The “Great Society” and the destruction of underclass society which arose through their dependency on federal aid, was in the future. The vast majority of children, white and black, were born in stable two-parent homes. A strong work ethic permeated most of American society.
This is not to say that the 1950s did not have deep flaws–struggles over race and the threat of nuclear war, for example. However, I would have rather lived in that kind of culture rather than the upside down world of 2012, in which people “call evil good and good evil” and Nietzsche’s “transvaluation of values” took place, though not in the direction of the Homeric virtues as Nietzsche desired. Christian culture is rapidly declining in influence, with a new breed of young secularists coming into view who, as Rush Limbaugh (who is right on this point) notes are both desirous of a government “nanny state” to take care of their physical needs while at the same time desiring that the government let them “do their thing” regarding gay marriage, abortion, and other “choices” they deem “personal.” The rapidity of the decline in American character since the 1950s has been astounding. In my own lifetime the world has turned upside down, to the delight of the anti-Christian left and to the chagrin of the few traditionalists standing against the plague of barbarism overwhelming the country.

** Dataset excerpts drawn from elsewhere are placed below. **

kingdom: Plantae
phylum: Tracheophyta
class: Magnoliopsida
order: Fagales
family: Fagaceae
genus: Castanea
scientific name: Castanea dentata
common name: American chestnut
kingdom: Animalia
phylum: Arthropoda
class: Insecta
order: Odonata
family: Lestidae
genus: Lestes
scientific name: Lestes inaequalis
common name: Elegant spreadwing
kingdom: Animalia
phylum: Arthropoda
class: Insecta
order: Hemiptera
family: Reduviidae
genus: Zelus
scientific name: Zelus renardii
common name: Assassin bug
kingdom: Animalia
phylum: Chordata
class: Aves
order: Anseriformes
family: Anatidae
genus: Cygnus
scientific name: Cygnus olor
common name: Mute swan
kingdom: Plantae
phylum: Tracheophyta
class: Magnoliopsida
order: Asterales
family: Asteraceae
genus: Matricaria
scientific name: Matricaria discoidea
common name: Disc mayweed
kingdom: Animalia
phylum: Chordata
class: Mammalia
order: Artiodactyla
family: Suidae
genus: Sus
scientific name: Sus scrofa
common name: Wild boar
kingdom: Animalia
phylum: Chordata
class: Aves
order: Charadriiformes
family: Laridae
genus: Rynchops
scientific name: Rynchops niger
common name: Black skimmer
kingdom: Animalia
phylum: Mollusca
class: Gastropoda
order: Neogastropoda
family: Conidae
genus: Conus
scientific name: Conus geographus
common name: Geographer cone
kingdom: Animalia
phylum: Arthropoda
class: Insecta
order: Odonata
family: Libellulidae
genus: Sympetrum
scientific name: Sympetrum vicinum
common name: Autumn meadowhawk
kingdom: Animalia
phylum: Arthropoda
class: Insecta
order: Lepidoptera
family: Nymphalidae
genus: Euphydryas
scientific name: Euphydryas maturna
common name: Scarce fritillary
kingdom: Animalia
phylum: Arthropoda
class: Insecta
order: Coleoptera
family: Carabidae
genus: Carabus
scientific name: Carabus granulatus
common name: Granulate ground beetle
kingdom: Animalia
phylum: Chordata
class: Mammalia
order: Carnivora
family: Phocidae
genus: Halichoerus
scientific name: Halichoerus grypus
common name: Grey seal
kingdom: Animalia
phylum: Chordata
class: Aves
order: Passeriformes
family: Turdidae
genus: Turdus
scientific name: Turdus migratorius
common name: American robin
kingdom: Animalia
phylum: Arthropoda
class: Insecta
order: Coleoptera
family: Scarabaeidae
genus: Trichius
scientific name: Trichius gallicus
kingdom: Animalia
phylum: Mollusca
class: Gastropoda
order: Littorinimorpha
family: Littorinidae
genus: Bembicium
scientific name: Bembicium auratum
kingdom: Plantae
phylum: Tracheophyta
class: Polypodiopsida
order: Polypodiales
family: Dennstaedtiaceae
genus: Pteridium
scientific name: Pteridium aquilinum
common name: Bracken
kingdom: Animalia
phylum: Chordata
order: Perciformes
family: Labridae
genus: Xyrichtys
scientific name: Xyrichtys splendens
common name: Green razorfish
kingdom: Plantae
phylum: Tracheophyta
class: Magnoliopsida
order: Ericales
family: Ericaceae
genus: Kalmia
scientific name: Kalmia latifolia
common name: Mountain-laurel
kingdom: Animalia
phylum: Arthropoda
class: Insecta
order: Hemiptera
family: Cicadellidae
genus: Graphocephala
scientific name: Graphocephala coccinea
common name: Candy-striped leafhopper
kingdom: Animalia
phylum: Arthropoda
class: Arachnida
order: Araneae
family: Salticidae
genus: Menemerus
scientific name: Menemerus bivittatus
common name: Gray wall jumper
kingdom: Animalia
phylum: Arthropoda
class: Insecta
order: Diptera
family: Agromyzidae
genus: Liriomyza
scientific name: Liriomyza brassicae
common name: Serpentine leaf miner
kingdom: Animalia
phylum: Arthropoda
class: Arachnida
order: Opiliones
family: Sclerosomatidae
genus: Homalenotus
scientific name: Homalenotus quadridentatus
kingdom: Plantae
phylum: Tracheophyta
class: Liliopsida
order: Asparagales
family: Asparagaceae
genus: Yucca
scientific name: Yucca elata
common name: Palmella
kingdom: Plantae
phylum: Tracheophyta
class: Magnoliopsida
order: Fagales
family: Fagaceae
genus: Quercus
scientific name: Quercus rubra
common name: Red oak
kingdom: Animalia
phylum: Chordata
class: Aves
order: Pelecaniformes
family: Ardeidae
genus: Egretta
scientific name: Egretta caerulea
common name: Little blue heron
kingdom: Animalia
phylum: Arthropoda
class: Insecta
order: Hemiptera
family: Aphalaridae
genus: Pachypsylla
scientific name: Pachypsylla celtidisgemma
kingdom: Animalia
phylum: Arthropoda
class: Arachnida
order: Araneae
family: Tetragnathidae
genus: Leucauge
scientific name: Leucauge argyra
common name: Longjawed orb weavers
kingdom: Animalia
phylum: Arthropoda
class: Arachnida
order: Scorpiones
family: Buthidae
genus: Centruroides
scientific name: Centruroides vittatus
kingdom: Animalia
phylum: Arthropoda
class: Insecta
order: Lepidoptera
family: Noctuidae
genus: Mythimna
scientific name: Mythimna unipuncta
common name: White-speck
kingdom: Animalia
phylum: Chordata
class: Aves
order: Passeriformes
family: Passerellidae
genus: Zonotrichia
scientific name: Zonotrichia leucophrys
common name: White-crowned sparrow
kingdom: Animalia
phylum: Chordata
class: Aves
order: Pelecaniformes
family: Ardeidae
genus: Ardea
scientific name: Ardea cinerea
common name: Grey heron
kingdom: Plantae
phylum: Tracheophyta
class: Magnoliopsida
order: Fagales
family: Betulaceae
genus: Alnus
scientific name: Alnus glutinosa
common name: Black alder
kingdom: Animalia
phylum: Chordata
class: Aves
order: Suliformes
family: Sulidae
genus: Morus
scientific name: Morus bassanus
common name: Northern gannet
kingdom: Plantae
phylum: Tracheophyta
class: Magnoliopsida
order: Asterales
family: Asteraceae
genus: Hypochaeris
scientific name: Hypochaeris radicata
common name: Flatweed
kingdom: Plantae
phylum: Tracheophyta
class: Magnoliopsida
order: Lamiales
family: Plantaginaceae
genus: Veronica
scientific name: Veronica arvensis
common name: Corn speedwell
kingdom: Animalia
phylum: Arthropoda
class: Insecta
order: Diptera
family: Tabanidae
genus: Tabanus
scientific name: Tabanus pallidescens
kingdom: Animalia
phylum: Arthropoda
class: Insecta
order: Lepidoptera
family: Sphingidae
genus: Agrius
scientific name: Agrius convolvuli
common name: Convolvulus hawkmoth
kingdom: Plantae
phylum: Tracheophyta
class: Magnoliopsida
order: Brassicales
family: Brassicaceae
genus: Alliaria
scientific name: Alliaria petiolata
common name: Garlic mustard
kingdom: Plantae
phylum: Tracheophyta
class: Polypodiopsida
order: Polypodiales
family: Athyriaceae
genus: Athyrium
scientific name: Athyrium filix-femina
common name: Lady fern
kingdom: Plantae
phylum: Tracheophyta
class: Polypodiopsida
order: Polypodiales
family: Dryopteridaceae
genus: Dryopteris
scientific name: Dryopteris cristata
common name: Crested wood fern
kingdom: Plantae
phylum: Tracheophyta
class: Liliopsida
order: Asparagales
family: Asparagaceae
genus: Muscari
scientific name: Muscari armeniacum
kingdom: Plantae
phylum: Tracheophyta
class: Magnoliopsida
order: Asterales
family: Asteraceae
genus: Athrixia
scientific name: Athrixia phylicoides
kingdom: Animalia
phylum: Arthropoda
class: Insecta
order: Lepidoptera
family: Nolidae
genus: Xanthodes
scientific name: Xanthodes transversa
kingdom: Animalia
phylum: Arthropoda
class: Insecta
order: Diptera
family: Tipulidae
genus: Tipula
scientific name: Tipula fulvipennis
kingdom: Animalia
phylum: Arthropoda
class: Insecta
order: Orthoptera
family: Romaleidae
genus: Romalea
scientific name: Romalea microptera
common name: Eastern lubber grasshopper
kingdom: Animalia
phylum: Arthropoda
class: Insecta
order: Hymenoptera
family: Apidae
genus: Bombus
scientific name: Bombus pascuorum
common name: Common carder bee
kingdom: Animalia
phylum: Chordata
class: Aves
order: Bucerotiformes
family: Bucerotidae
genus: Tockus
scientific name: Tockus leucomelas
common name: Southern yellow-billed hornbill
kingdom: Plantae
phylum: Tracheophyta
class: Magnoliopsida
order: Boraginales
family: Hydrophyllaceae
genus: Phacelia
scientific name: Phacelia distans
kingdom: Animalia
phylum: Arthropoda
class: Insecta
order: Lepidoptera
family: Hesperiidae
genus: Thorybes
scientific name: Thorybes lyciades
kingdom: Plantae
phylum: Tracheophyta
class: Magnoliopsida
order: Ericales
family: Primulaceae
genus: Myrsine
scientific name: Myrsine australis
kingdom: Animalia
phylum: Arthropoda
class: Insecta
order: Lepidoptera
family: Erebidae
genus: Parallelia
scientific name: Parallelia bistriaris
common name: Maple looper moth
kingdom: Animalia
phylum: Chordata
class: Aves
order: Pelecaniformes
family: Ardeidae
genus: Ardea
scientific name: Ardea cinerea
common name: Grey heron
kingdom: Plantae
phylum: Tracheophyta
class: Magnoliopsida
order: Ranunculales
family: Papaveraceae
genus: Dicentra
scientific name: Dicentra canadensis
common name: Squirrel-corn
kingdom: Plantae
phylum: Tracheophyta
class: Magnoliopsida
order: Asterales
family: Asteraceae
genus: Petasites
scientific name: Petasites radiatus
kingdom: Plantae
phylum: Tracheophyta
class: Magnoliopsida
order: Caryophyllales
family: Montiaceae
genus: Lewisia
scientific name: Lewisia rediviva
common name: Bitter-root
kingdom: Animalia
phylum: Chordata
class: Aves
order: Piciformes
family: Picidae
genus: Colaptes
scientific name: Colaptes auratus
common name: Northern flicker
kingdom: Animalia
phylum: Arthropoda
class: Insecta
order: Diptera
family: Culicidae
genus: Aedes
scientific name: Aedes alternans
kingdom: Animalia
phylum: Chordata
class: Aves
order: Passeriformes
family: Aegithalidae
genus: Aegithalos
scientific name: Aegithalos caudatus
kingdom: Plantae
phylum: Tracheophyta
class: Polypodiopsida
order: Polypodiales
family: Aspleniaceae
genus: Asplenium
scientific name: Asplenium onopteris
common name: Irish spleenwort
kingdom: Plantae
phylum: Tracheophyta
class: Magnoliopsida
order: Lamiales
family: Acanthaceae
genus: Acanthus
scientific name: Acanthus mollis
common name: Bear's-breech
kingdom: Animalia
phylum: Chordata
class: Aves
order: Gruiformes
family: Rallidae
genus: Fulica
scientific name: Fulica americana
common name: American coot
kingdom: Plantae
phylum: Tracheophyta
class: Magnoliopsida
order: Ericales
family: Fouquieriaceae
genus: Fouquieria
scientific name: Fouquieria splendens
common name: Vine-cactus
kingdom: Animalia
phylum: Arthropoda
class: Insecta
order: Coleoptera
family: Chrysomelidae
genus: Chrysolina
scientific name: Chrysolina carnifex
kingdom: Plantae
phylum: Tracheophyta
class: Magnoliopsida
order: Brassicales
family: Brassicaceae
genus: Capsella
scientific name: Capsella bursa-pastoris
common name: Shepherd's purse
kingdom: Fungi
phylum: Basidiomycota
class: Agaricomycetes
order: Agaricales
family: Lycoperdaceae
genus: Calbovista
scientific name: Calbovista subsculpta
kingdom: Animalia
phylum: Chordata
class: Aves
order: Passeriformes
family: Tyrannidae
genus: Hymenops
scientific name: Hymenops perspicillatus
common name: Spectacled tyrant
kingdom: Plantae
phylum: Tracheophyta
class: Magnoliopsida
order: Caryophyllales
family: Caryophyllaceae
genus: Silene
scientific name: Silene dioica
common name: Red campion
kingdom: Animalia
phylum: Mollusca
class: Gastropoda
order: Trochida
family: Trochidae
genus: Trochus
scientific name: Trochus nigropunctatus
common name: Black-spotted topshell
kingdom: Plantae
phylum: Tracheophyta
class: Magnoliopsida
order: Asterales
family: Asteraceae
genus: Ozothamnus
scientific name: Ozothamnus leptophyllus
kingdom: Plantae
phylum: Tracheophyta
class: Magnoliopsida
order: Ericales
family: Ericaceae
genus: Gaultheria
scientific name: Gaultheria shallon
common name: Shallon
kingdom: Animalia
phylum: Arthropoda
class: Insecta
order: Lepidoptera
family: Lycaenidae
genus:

No generation is unfallen. Yet most members of the 1950s generation would admit when they did wrong. They might do bad things anyway, but they understood them to be morally wrong. Today people strut immoral activity without believing it to be immoral. Academia has been part of the fuel for the fire of relativism, but it is, ironically, an absolutist relativism that denies traditionalists their right to express their views. The universities have become cesspools of relativism, Marxism, and a stifling politically correct orthodoxy. At least in the 1950s, faculty had academic freedom to express their views. Traditional conservatives may have been a small minority, but they were not censored. The university was generally a place of open discussion of ideas rather than the cesspool of radical orthodoxy it has become now.
It is too late to go back–the United States as I knew it as a child is dying. The sense of anomie I and other traditionalists feel has driven some to emigrate from the country and others to retreat to enclaves of like-minded people. In the 1950s I would have felt at home. Even in the 1980s there seemed to be hope for the future. Now I feel like a stranger in a strange land, and I am sure many other people do as well. There are times I want to go back to my grandparents’ house where my parents lived with my sister and I from 1965-1969 and enjoy the simplicity of it all before the madness of the 1960s froze into place in the 1970s. It may be a good thing for Christians, for it forces us to focus on God as the only One who is eternal, the only One who does not change. Going back to the past is pointless–traditionalists have lost the culture. We can trust in God, try to live good moral lives and be good examples to others, be active in church, and enjoy visits with like-minded people without isolating ourselves from the larger society. We know that God will triumph in the end, but until then, we wait “with earnest expectation” for Christ to come.